This tool helps you determine the feasible region for a set of linear inequalities.

## How to Use the Feasible Region Calculator

To use the feasible region calculator, follow these steps:

- Enter your constraints in the text area provided. Each constraint should be on a new line, for example:

`x + y ≤ 10`

`x - y ≥ 3`

- Enter your objective function in the input field provided. It should be in the format:

`Maximize z = x + 2y`

or

`Minimize z = 3x - y`

- Click the “Calculate” button to compute the feasible region and obtain the result.

## Output and Limitations

The calculator will display the result in the “Result” field after computing the feasible region based on the given constraints and objective function.

### Limitations

- The current calculator implementation provides a basic feasibility check and should be enhanced for more complex constraint solving.
- Since this implementation does not integrate a sophisticated solver algorithm, the results are only indicative.
- Make sure your constraints and objective functions are formatted correctly as per the examples provided to avoid errors.

## Use Cases for This Calculator

### Calculating Feasible Region for Linear Inequalities

Enter the coefficients and constants of the linear inequalities to visualize and calculate the feasible region where all inequalities are satisfied simultaneously.
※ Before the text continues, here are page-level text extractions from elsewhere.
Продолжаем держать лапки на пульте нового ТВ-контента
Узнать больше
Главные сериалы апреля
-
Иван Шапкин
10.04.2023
The calculator will plot the region on a graph and provide the corresponding coordinates.

### Determining Feasible Solutions for Optimization Problems

Input the objective function along with the linear constraints to find the feasible solutions that optimize the objective within the given constraints. Explore the feasible region to identify the maximum or minimum points for the objective.
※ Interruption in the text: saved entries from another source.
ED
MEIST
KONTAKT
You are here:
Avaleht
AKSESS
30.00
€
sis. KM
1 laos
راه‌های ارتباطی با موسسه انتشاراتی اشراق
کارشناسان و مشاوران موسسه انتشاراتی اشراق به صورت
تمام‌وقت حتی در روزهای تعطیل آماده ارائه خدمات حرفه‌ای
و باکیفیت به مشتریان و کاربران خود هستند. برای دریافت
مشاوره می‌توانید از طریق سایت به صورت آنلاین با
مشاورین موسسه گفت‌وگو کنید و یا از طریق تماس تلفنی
### Plotting Multiple Inequalities on a Graph

Add multiple linear inequalities to the calculator and see them graphed on the same coordinate plane. Visualizing the intersections and boundaries of the inequalities helps in understanding the feasible region better.

### Checking Infeasible Regions

If the linear inequalities lead to an empty feasible region due to contradictory constraints, the calculator will notify you that there are no feasible solutions. Adjust the inequalities to explore valid regions for your problem.
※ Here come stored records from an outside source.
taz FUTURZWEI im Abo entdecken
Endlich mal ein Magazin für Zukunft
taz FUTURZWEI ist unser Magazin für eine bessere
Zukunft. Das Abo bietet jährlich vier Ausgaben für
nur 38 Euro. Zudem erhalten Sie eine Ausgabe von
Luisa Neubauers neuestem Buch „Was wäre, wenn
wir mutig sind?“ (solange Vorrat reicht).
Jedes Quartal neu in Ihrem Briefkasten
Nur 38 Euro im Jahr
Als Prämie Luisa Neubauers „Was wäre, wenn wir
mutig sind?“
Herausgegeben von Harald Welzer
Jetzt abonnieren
### Solving Systems of Linear Inequalities

Incorporate systems of linear inequalities into the calculator to determine the regions where all inequalities are satisfied simultaneously. Easily identify the feasible area by analyzing the shaded region on the graph.

### Exploring Corner Points of a Feasible Region

Analyze the corner points of the feasible region to determine the optimal solutions for your problem. By examining the vertices of the region, you can find the points that maximize or minimize the objective function within the constraints.

### Understanding Shadow Prices in Linear Programming

Discover the shadow prices associated with each constraint in your linear programming model by using the feasible region calculator. Shadow prices provide insights into the marginal value of relaxing or tightening the constraints.

### Visualizing Feasible Regions in Two Dimensions

Input the linear inequalities in two dimensions to visualize the feasible regions with ease. The graph representation helps in grasping the feasible region’s shape and boundaries intuitively.

### Iteratively Refining Constraints for Better Solutions

Experiment with different sets of linear inequalities by iteratively refining the constraints and observing the changes in the feasible region. This process allows you to fine-tune the constraints for optimal solutions to your optimization problems.

### Exporting Feasible Region Data for Further Analysis

Export the data related to the feasible region, including coordinates of corner points and shadow prices, for further analysis outside the calculator. This feature enables you to integrate the calculated results into your reports or decision-making processes seamlessly.